MC:最後にスタッフ、キャストを代表して西島さんと内野さんからご挨拶をいただきます。

内野さん:
先ほども言いましたが、この劇場版「きのう何食べた?」は原作ファンの方もいらっしゃいますし、この実写版をご覧になってファンになってくださった方もいらっしゃいます。その方々の応援でここまで成長させてもらえたことは本当にありがたいことです。劇場版ということで、気負うことなく、テレビドラマでもやっていた、そこはかとない幸せ感とか、繊細な思いやりだとか、そういう人として大事なもの、(設定は)ゲイのカップルかもしれませんが、描いていることは人として気づかされる基本的なものがたくさん詰まっています。だからこそ、皆さんに受け入れられたのかなと思っております。そういうものを大事にしながら劇場版でも笑いもたくさん詰まったお話になっています。年代問わず、きっと楽しめる、ほっこりした今の時代に相応しいお話になっています。ぜひ劇場版「きのう何食べた?」を味わいに劇場に遊びに来てほしいです。

西島さん:
テレビシリーズと変わらず、このメンバーで登場人物を含めて、お互いのことを思いやって、おいしいご飯を食べて、過ごしています。
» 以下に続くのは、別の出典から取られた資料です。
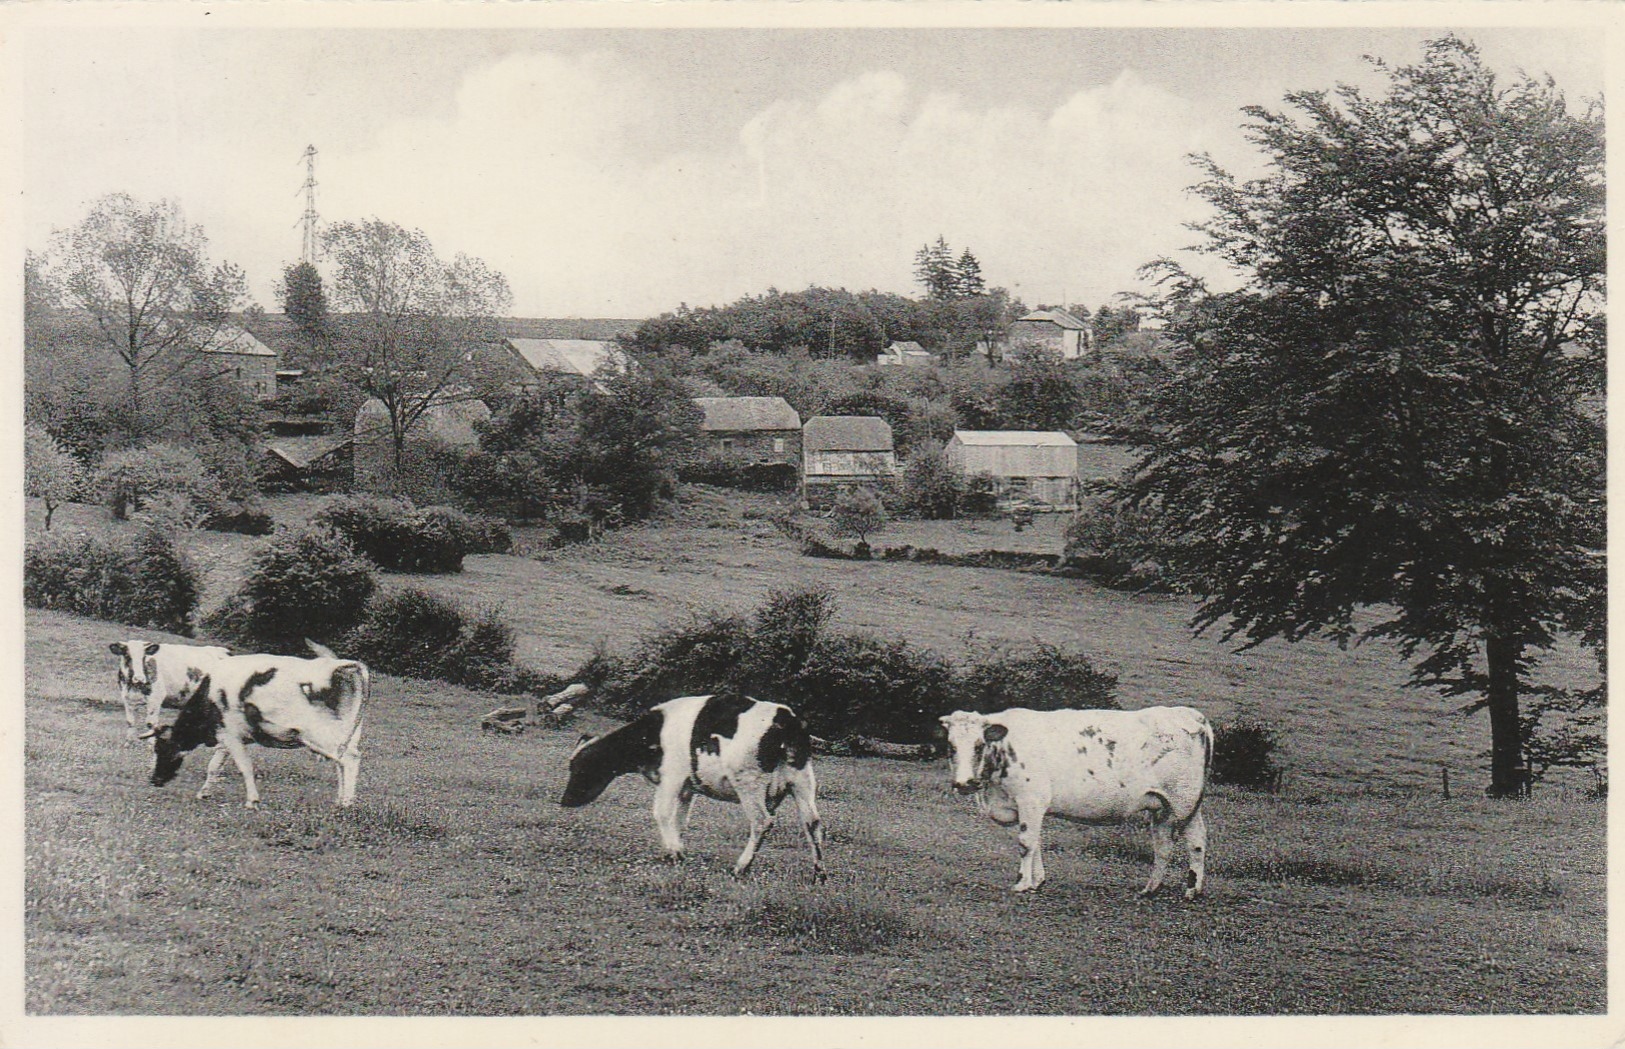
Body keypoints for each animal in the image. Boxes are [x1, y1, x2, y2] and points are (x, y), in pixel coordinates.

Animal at [147, 652, 372, 808]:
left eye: (161, 748)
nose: (154, 780)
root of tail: (341, 665)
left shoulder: (230, 735)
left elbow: (245, 766)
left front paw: (252, 801)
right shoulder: (226, 736)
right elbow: (214, 766)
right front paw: (204, 793)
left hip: (320, 735)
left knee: (350, 759)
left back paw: (347, 804)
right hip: (346, 734)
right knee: (341, 764)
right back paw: (340, 800)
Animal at [565, 695, 832, 883]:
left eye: (581, 767)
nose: (564, 800)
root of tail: (787, 718)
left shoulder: (671, 777)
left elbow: (662, 813)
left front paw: (675, 852)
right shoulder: (687, 788)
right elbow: (679, 820)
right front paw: (674, 850)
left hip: (748, 782)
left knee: (762, 821)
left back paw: (741, 867)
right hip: (802, 781)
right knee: (813, 823)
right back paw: (819, 874)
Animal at [936, 707, 1215, 896]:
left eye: (979, 745)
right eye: (951, 746)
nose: (964, 783)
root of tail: (1188, 713)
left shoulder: (1031, 799)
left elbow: (1026, 843)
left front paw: (1022, 883)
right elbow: (1036, 842)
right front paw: (1037, 880)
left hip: (1183, 801)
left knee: (1194, 840)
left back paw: (1191, 890)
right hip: (1164, 807)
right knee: (1166, 845)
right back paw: (1152, 888)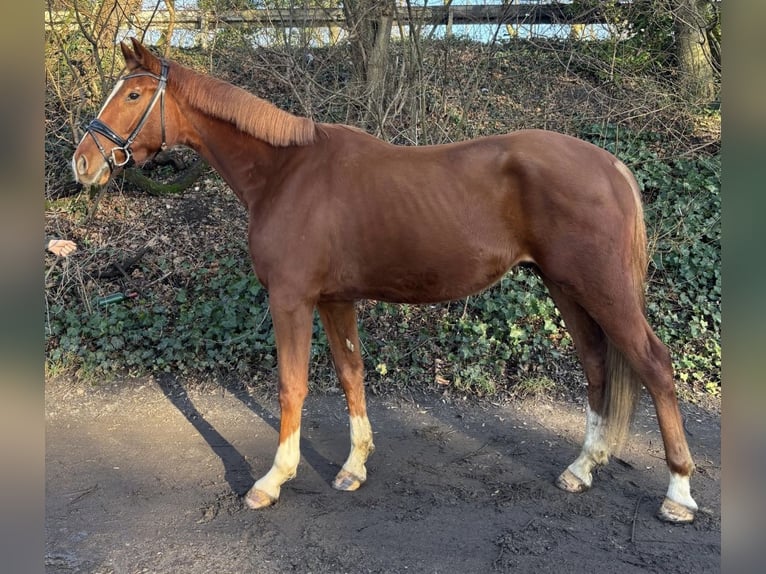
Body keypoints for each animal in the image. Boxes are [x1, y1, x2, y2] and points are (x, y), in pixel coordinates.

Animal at [72, 39, 704, 528]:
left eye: (133, 95)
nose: (84, 163)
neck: (286, 175)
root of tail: (610, 165)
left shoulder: (291, 301)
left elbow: (292, 386)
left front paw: (273, 479)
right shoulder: (335, 300)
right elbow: (351, 374)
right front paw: (354, 467)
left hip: (602, 289)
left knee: (654, 364)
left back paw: (678, 493)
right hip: (565, 287)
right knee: (597, 363)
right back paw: (581, 469)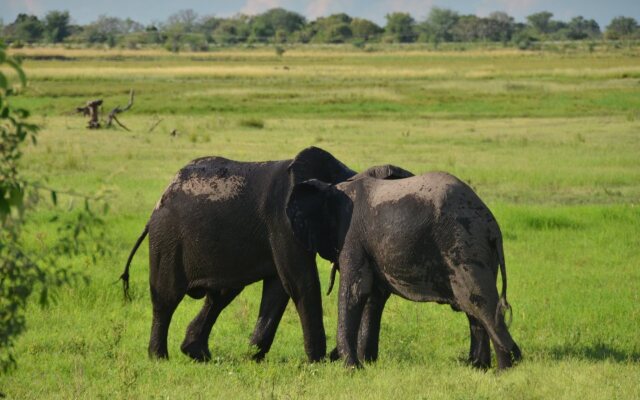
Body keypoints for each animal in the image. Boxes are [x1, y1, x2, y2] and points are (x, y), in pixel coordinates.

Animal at [288, 171, 524, 368]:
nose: (329, 358)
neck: (334, 188)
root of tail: (492, 225)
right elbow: (373, 297)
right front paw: (368, 363)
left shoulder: (352, 237)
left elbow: (355, 291)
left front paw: (353, 368)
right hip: (476, 250)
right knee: (473, 307)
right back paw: (478, 367)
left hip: (466, 243)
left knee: (480, 303)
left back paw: (505, 369)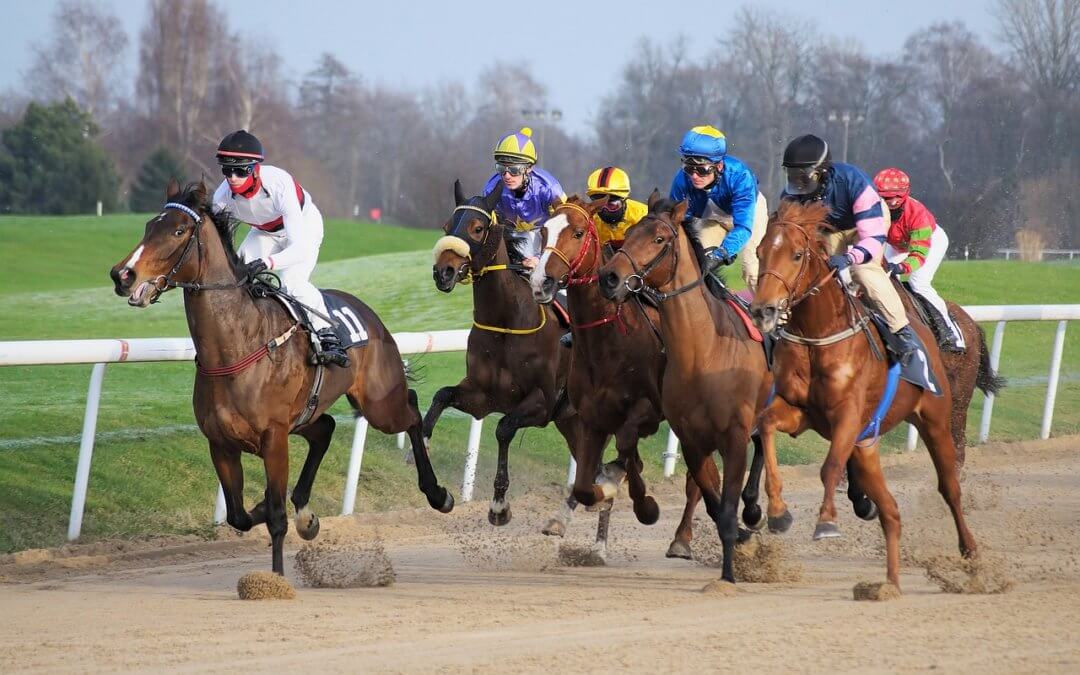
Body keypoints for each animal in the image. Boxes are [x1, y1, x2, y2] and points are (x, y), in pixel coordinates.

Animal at [106, 180, 451, 574]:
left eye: (179, 230)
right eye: (150, 225)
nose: (123, 274)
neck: (236, 347)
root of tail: (370, 315)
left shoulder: (274, 439)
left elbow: (275, 517)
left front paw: (277, 574)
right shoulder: (221, 443)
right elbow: (240, 515)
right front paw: (286, 513)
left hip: (379, 404)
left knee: (410, 410)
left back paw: (438, 493)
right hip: (306, 416)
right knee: (326, 428)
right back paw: (305, 510)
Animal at [427, 181, 591, 529]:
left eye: (477, 228)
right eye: (447, 226)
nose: (443, 272)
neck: (507, 322)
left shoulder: (542, 402)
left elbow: (503, 428)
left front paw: (500, 506)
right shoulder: (482, 396)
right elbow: (441, 395)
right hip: (570, 420)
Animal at [600, 197, 777, 583]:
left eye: (660, 239)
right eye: (629, 233)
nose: (609, 277)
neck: (703, 352)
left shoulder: (734, 436)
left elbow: (725, 503)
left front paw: (729, 576)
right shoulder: (692, 437)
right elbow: (713, 502)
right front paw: (738, 545)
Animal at [751, 197, 980, 587]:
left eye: (796, 255)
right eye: (759, 251)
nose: (763, 310)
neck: (818, 335)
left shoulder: (848, 414)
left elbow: (829, 466)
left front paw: (827, 522)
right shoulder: (799, 411)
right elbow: (766, 427)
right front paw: (779, 513)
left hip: (938, 419)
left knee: (950, 486)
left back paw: (970, 551)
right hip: (867, 443)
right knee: (889, 507)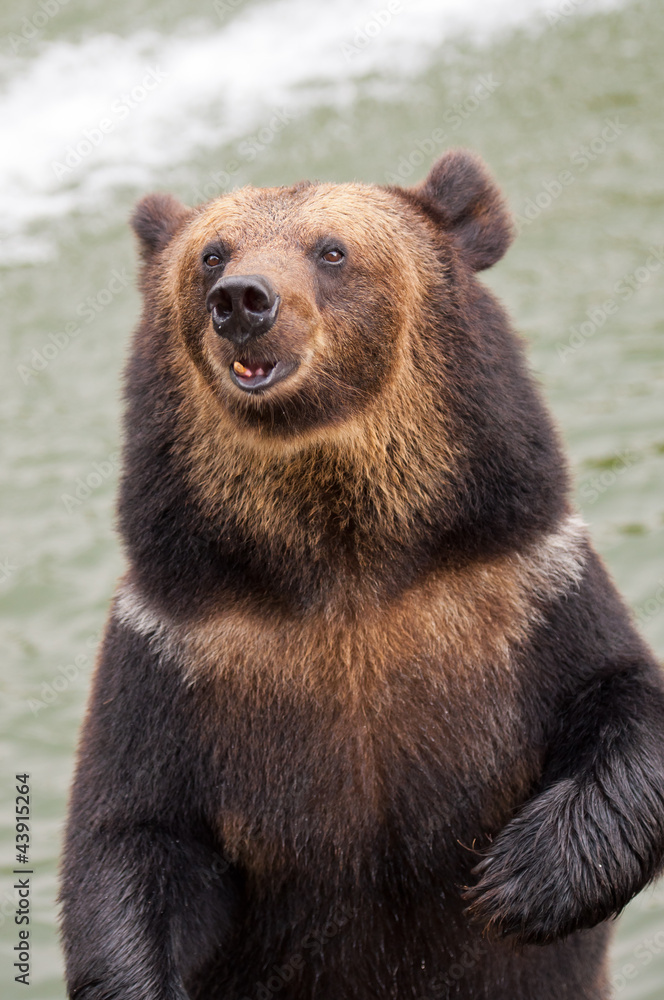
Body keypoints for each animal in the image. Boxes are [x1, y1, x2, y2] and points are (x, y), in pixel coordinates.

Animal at [59, 149, 664, 1000]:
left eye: (331, 249)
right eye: (212, 253)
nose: (242, 300)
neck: (345, 568)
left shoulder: (521, 591)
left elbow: (624, 694)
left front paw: (519, 880)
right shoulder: (179, 655)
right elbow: (130, 836)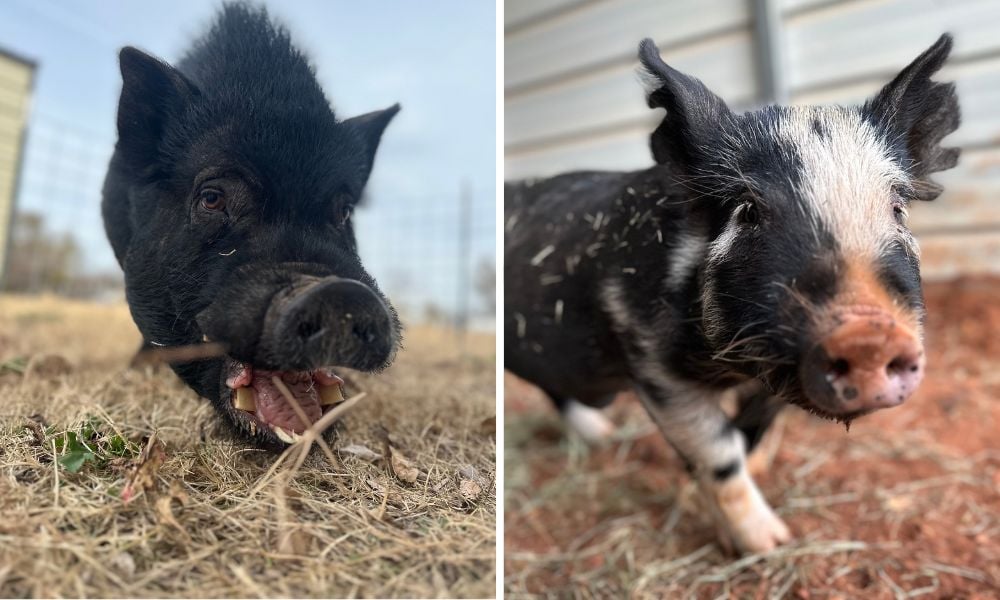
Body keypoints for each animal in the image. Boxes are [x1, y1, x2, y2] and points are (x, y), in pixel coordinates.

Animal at [504, 35, 959, 553]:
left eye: (898, 208)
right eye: (747, 211)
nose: (869, 333)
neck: (734, 369)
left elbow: (757, 425)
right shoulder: (651, 362)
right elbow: (719, 453)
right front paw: (772, 544)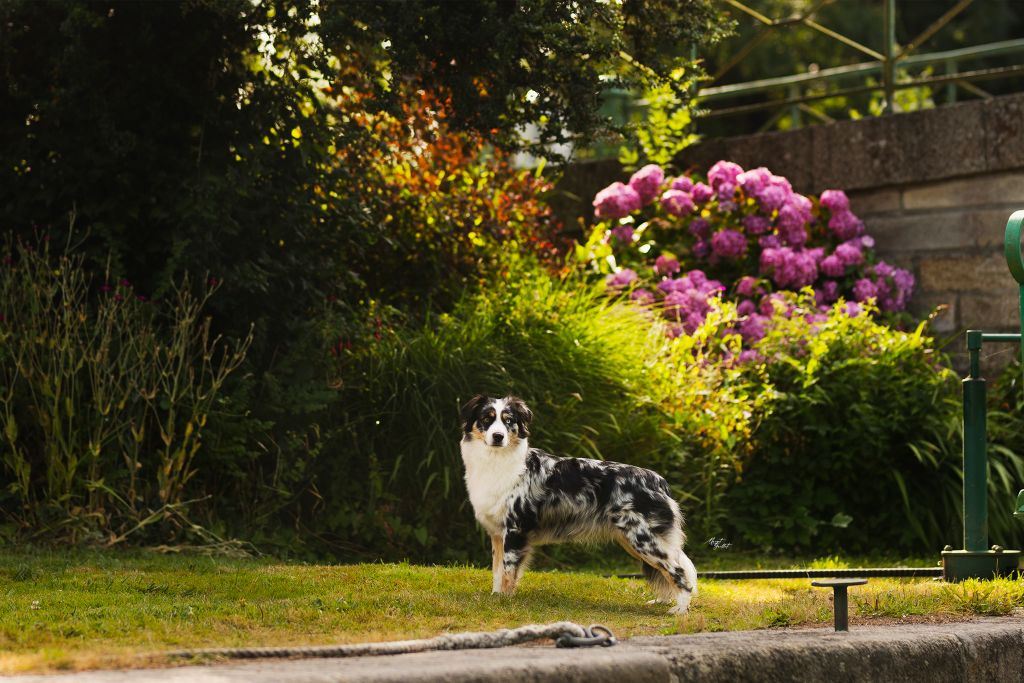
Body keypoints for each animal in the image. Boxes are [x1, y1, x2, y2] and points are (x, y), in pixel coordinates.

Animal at [462, 395, 696, 614]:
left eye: (508, 420)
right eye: (486, 419)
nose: (498, 436)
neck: (497, 460)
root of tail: (659, 481)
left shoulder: (515, 529)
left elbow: (508, 571)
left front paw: (505, 601)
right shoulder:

時代が変わって、より一層、おいしいものを食べることや、自分にとって大切な人を思いやることの大切さや、家で豊かに過ごすことの大切さみたいなものを改めて、僕個人も感じていますし、皆さんも感じているのではないかと思っています。大画面で、本当においしそうな料理と、やさしい気持ちと、ちょっとほろ苦い人生をぜひ味わってください。僕もそうでしたが、家で見ていたものを劇場観ることで、たくさんの人たちと一緒に笑ったり、涙してしまったりを、この映画で皆さんと体験できたら、こんなに幸せなことはありません。ぜひ、劇場の方に足をお運びください。